本書は映画批評誌「カイエ・デュ・シネマ」同人としてフランス現地で出会って二人をよく知る著者が、これまで書いてきたゴダール論を大幅に加筆改稿してまとめた集大成ともいえる大著。「さらばゴダール」ともいうべき哀悼の序章(「キネマ旬報」、「ユリイカ」等の追悼文を収める)から、2章以降、特に著者が愛してやまなかった1960年代ゴダール各作品をつぶさに論じた「映画誌」から成り立っている。
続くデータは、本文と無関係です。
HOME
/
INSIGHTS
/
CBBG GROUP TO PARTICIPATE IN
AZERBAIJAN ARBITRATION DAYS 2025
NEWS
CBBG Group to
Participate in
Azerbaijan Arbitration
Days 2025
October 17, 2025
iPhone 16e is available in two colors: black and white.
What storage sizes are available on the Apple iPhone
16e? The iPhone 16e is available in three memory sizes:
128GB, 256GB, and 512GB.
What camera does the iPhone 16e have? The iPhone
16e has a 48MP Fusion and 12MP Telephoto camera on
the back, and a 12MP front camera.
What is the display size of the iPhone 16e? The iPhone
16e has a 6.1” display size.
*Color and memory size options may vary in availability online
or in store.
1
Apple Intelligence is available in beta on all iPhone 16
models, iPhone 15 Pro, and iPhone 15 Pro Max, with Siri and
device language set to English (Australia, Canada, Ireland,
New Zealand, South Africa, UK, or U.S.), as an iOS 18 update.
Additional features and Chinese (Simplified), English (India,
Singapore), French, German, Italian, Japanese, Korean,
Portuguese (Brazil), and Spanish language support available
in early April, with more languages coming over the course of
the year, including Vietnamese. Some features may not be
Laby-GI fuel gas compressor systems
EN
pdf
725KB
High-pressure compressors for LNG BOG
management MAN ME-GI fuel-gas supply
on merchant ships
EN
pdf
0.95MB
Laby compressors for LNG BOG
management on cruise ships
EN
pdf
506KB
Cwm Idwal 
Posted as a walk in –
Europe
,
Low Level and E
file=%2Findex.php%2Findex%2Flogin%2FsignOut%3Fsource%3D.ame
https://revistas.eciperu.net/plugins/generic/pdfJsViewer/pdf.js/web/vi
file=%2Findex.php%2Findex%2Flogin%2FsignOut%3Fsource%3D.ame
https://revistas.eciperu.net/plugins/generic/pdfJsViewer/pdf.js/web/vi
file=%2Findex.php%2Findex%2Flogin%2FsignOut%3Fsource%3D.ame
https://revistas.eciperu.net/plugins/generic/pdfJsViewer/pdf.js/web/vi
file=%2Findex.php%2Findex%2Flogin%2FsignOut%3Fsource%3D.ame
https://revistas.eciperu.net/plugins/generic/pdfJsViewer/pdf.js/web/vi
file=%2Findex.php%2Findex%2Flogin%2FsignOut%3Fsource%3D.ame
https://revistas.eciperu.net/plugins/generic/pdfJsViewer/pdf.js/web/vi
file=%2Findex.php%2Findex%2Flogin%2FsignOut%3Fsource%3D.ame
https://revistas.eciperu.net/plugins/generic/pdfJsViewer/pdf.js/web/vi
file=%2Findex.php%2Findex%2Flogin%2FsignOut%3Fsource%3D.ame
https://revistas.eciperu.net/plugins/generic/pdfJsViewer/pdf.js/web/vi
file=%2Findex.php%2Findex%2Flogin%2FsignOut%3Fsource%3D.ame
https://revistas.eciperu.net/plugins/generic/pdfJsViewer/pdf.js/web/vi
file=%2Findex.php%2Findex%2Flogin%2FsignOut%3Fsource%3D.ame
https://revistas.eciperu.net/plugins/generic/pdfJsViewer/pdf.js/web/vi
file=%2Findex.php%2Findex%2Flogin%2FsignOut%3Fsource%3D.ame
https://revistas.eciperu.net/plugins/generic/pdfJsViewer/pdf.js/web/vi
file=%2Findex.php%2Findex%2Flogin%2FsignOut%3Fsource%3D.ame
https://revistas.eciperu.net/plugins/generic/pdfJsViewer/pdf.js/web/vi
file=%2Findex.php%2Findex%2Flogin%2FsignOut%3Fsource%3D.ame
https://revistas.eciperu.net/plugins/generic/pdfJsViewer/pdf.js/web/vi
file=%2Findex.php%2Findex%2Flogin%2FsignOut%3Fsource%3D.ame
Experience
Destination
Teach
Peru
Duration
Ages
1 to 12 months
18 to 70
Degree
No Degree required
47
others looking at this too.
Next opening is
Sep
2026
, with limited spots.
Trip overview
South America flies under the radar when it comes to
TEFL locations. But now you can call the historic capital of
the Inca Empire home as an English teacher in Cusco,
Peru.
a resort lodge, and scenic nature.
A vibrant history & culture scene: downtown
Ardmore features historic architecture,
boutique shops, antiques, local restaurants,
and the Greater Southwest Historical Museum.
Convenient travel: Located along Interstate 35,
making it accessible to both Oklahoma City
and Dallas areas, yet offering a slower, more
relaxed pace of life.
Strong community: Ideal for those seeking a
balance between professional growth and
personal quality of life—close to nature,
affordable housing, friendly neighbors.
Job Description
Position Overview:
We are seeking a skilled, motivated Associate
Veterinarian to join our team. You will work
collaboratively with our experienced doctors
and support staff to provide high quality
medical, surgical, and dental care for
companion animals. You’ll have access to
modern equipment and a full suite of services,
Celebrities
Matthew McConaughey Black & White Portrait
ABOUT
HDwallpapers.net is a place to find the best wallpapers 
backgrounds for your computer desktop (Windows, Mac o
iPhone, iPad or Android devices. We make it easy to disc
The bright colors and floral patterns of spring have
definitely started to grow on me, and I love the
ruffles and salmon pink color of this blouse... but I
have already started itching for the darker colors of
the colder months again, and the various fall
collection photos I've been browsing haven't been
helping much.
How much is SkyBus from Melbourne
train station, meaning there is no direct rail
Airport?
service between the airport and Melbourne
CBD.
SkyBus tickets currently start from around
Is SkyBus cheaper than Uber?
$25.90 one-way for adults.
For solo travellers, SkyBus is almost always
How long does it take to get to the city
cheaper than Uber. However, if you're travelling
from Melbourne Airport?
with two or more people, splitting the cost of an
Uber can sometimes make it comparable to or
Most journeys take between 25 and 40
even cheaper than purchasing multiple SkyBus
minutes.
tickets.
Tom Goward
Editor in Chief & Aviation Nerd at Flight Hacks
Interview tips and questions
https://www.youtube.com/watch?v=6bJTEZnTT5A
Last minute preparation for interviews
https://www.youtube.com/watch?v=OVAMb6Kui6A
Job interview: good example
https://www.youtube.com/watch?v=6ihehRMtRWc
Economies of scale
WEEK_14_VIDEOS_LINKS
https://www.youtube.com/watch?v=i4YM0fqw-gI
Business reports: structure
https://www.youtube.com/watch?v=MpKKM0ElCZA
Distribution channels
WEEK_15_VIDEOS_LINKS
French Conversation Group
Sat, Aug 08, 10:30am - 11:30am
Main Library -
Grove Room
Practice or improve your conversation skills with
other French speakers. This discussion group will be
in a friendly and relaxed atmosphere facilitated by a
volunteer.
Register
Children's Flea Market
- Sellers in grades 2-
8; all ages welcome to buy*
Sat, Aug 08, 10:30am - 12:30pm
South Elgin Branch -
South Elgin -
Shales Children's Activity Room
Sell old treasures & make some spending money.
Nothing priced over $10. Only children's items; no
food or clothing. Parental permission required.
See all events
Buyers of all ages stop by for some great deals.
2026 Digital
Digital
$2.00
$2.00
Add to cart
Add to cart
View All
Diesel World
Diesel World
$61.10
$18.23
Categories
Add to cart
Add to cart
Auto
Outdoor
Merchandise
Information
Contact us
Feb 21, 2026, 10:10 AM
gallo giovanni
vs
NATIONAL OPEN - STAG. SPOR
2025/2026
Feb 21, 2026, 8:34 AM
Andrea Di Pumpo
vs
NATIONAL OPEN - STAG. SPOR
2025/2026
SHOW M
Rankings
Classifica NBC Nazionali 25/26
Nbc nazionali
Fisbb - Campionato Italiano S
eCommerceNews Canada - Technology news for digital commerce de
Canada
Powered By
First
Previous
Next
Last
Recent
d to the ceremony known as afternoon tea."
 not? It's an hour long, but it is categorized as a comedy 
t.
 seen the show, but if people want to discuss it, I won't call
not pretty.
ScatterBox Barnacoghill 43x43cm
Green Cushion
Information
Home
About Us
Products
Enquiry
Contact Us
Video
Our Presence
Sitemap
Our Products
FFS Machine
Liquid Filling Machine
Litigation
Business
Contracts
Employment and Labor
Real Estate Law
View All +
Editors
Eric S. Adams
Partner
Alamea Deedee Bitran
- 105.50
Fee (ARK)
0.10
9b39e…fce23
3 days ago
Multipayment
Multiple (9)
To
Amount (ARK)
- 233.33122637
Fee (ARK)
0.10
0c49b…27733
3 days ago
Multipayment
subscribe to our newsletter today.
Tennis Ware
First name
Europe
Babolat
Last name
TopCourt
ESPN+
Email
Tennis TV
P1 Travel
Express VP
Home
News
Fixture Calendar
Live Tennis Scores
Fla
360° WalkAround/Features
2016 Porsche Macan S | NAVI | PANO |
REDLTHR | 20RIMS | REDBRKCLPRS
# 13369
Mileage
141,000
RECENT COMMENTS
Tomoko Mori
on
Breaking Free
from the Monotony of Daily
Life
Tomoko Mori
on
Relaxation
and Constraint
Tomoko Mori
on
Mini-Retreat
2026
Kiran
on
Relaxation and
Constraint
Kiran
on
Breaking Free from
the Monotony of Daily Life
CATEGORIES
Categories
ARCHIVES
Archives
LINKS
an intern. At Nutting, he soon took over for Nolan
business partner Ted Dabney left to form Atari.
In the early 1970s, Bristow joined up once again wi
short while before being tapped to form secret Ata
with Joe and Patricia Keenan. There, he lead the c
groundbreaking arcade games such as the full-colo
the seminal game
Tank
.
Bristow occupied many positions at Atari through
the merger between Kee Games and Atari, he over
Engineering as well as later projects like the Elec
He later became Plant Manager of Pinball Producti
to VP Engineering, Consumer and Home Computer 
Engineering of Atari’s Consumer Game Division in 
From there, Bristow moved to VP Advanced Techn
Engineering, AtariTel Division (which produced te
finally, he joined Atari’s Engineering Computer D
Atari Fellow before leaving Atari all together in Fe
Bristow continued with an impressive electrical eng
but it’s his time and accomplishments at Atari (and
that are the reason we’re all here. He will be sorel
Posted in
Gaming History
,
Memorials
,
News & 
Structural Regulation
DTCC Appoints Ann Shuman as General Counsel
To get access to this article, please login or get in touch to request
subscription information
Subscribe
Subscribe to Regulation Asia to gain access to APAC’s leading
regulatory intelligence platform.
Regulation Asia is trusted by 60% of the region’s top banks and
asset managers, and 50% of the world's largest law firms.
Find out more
「映画誌」というのは著者特有の言い方で、その作品にまつわるもろもろの事象、エピソード、雑感、作品背景、関係者の言葉、分析などを含めたすべてを言い、エッセイというか批評というか読みどころ満載の作品論である。
1959年作品『勝手にしやがれ』から1967年作品『ウイークエンド』まで15本の長編作品、9本の短編作品を取り上げた。『勝手にしやがれ』は公開当初から、社会を震撼させ、若者たちを熱狂させた。これは映画技法の革命と言ってもいいほどの作品だった。山田宏一氏は1964年から1967年までフランスに留学し、その熱狂の中で映画を見続け、ゴダール、トリュフォーとも交友を結んだ。
氏の初期評論集『私が映画についてについて知っている二、三の事柄』(1971年、三一書房刊)の第1章は「私がゴダールについて知っている二、三の事柄」から始まっている。そこから2020年刊の「増補新版 ゴダール、わがアンナ・カリーナ時代」(ワイズ文庫)まで50年にわたってゴダールについて多くの文章を書き続けてきた。60年代のゴダールはすべてに輝かしく作品も素晴らしかった。アメリカの高名な女流映画コラムニスト、ポーリン・ケールは「豊穣の1960年代ゴダール」と呼んだ。
本書の巻末に付録としてゴダールとトリュフォーの訣別喧嘩状がついている。1968年を境に二人は訣別し、その熱狂は冷めてしまった。著者ももうその後のゴダールに関してはあまり触れていない。
本書は著者の愛してやまなかった60年代ゴダールとその後のゴダールへの愛憎半ばする総決算である。